Activity = All of the records must be repeated exactly as they read.

[Extracted data entries]
--- --- ---
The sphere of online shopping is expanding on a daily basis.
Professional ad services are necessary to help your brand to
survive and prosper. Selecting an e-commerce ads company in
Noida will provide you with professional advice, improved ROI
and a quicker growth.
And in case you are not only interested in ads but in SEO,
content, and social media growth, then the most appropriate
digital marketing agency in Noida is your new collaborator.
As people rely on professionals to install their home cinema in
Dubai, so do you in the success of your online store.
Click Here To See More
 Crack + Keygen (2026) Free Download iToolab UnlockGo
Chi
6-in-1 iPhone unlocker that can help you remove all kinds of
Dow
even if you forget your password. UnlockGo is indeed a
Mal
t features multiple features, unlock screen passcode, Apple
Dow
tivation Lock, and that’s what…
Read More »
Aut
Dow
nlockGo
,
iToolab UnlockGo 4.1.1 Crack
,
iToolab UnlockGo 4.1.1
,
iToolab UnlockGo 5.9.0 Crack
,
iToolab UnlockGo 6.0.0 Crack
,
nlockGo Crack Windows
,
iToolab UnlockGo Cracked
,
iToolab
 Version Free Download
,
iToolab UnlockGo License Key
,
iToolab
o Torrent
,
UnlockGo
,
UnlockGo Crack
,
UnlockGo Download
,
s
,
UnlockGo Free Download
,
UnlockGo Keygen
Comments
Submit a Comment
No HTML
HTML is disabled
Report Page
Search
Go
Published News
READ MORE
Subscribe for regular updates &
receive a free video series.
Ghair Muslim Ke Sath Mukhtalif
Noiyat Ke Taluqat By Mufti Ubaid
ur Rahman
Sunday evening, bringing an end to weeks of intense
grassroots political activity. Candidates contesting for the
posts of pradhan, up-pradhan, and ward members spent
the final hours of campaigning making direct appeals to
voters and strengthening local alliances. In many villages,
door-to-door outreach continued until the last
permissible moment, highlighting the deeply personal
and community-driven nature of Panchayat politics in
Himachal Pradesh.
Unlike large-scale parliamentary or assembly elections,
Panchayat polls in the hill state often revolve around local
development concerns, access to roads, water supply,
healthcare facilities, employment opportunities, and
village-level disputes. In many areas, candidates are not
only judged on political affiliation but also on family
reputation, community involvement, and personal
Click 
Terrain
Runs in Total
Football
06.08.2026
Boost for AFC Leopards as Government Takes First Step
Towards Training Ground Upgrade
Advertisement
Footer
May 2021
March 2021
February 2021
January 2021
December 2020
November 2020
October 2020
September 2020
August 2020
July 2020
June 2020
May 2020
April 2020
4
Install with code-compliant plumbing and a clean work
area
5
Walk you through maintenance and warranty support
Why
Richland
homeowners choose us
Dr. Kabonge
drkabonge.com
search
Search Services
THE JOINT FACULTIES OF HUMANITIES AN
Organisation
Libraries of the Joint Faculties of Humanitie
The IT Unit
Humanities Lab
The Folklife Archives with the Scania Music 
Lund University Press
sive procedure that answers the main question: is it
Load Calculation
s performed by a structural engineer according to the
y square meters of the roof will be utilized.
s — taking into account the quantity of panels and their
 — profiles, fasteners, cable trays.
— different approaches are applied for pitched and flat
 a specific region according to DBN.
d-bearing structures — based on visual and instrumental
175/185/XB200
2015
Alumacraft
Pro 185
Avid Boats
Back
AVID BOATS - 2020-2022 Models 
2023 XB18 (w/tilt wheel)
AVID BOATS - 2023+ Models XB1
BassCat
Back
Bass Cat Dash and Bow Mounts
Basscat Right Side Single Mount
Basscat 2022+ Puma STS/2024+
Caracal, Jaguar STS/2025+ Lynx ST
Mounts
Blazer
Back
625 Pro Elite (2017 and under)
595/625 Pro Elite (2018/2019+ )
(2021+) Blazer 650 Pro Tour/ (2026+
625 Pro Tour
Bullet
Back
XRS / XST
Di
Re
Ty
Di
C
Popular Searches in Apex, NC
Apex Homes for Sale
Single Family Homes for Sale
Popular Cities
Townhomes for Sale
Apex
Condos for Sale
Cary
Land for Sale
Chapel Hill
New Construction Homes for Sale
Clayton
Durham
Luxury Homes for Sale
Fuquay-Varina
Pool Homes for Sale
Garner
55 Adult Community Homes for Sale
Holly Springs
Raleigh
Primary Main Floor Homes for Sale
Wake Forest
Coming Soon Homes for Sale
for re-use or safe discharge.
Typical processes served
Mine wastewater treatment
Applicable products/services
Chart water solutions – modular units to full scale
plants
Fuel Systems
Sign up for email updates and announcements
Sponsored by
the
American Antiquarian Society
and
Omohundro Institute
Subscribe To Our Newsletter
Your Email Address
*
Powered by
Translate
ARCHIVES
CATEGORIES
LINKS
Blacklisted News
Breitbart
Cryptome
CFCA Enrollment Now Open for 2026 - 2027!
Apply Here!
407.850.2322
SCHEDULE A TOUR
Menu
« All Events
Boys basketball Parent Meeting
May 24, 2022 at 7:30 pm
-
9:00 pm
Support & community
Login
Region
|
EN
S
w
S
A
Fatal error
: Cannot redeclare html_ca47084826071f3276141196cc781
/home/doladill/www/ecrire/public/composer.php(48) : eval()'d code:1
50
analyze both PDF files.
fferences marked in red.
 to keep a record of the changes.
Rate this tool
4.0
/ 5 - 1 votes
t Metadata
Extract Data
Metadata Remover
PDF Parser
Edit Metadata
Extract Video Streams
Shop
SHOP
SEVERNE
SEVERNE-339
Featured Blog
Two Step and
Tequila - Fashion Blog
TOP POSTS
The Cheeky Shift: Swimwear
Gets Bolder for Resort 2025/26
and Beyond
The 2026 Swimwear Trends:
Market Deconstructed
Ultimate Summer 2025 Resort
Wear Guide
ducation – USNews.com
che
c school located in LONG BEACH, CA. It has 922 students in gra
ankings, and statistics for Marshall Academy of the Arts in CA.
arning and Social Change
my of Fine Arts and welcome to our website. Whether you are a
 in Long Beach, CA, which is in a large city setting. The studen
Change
--- --- ---
Solution for this problem =
The sphere of online shopping is expanding on a daily basis.
Professional ad services are necessary to help your brand to
survive and prosper. Selecting an e-commerce ads company in
Noida will provide you with professional advice, improved ROI
and a quicker growth.
And in case you are not only interested in ads but in SEO,
content, and social media growth, then the most appropriate
digital marketing agency in Noida is your new collaborator.
As people rely on professionals to install their home cinema in
Dubai, so do you in the success of your online store.
Click Here To See More
 Crack + Keygen (2026) Free Download iToolab UnlockGo
Chi
6-in-1 iPhone unlocker that can help you remove all kinds of
Dow
even if you forget your password. UnlockGo is indeed a
Mal
t features multiple features, unlock screen passcode, Apple
Dow
tivation Lock, and that’s what…
Read More »
Aut
Dow
nlockGo
,
iToolab UnlockGo 4.1.1 Crack
,
iToolab UnlockGo 4.1.1
,
iToolab UnlockGo 5.9.0 Crack
,
iToolab UnlockGo 6.0.0 Crack
,
nlockGo Crack Windows
,
iToolab UnlockGo Cracked
,
iToolab
 Version Free Download
,
iToolab UnlockGo License Key
,
iToolab
o Torrent
,
UnlockGo
,
UnlockGo Crack
,
UnlockGo Download
,
s
,
UnlockGo Free Download
,
UnlockGo Keygen
Comments
Submit a Comment
No HTML
HTML is disabled
Report Page
Search
Go
Published News
READ MORE
Subscribe for regular updates &
receive a free video series.
Ghair Muslim Ke Sath Mukhtalif
Noiyat Ke Taluqat By Mufti Ubaid
ur Rahman
Sunday evening, bringing an end to weeks of intense
grassroots political activity. Candidates contesting for the
posts of pradhan, up-pradhan, and ward members spent
the final hours of campaigning making direct appeals to
voters and strengthening local alliances. In many villages,
door-to-door outreach continued until the last
permissible moment, highlighting the deeply personal
and community-driven nature of Panchayat politics in
Himachal Pradesh.
Unlike large-scale parliamentary or assembly elections,
Panchayat polls in the hill state often revolve around local
development concerns, access to roads, water supply,
healthcare facilities, employment opportunities, and
village-level disputes. In many areas, candidates are not
only judged on political affiliation but also on family
reputation, community involvement, and personal
Click 
Terrain
Runs in Total
Football
06.08.2026
Boost for AFC Leopards as Government Takes First Step
Towards Training Ground Upgrade
Advertisement
Footer
May 2021
March 2021
February 2021
January 2021
December 2020
November 2020
October 2020
September 2020
August 2020
July 2020
June 2020
May 2020
April 2020
4
Install with code-compliant plumbing and a clean work
area
5
Walk you through maintenance and warranty support
Why
Richland
homeowners choose us
Dr. Kabonge
drkabonge.com
search
Search Services
THE JOINT FACULTIES OF HUMANITIES AN
Organisation
Libraries of the Joint Faculties of Humanitie
The IT Unit
Humanities Lab
The Folklife Archives with the Scania Music 
Lund University Press
sive procedure that answers the main question: is it
Load Calculation
s performed by a structural engineer according to the
y square meters of the roof will be utilized.
s — taking into account the quantity of panels and their
 — profiles, fasteners, cable trays.
— different approaches are applied for pitched and flat
 a specific region according to DBN.
d-bearing structures — based on visual and instrumental
175/185/XB200
2015
Alumacraft
Pro 185
Avid Boats
Back
AVID BOATS - 2020-2022 Models 
2023 XB18 (w/tilt wheel)
AVID BOATS - 2023+ Models XB1
BassCat
Back
Bass Cat Dash and Bow Mounts
Basscat Right Side Single Mount
Basscat 2022+ Puma STS/2024+
Caracal, Jaguar STS/2025+ Lynx ST
Mounts
Blazer
Back
625 Pro Elite (2017 and under)
595/625 Pro Elite (2018/2019+ )
(2021+) Blazer 650 Pro Tour/ (2026+
625 Pro Tour
Bullet
Back
XRS / XST
Di
Re
Ty
Di
C
Popular Searches in Apex, NC
Apex Homes for Sale
Single Family Homes for Sale
Popular Cities
Townhomes for Sale
Apex
Condos for Sale
Cary
Land for Sale
Chapel Hill
New Construction Homes for Sale
Clayton
Durham
Luxury Homes for Sale
Fuquay-Varina
Pool Homes for Sale
Garner
55 Adult Community Homes for Sale
Holly Springs
Raleigh
Primary Main Floor Homes for Sale
Wake Forest
Coming Soon Homes for Sale
for re-use or safe discharge.
Typical processes served
Mine wastewater treatment
Applicable products/services
Chart water solutions – modular units to full scale
plants
Fuel Systems
Sign up for email updates and announcements
Sponsored by
the
American Antiquarian Society
and
Omohundro Institute
Subscribe To Our Newsletter
Your Email Address
*
Powered by
Translate
ARCHIVES
CATEGORIES
LINKS
Blacklisted News
Breitbart
Cryptome
CFCA Enrollment Now Open for 2026 - 2027!
Apply Here!
407.850.2322
SCHEDULE A TOUR
Menu
« All Events
Boys basketball Parent Meeting
May 24, 2022 at 7:30 pm
-
9:00 pm
Support & community
Login
Region
|
EN
S
w
S
A
Fatal error
: Cannot redeclare html_ca47084826071f3276141196cc781
/home/doladill/www/ecrire/public/composer.php(48) : eval()'d code:1
50
analyze both PDF files.
fferences marked in red.
 to keep a record of the changes.
Rate this tool
4.0
/ 5 - 1 votes
t Metadata
Extract Data
Metadata Remover
PDF Parser
Edit Metadata
Extract Video Streams
Shop
SHOP
SEVERNE
SEVERNE-339
Featured Blog
Two Step and
Tequila - Fashion Blog
TOP POSTS
The Cheeky Shift: Swimwear
Gets Bolder for Resort 2025/26
and Beyond
The 2026 Swimwear Trends:
Market Deconstructed
Ultimate Summer 2025 Resort
Wear Guide
ducation – USNews.com
che
c school located in LONG BEACH, CA. It has 922 students in gra
ankings, and statistics for Marshall Academy of the Arts in CA.
arning and Social Change
my of Fine Arts and welcome to our website. Whether you are a
 in Long Beach, CA, which is in a large city setting. The studen
Change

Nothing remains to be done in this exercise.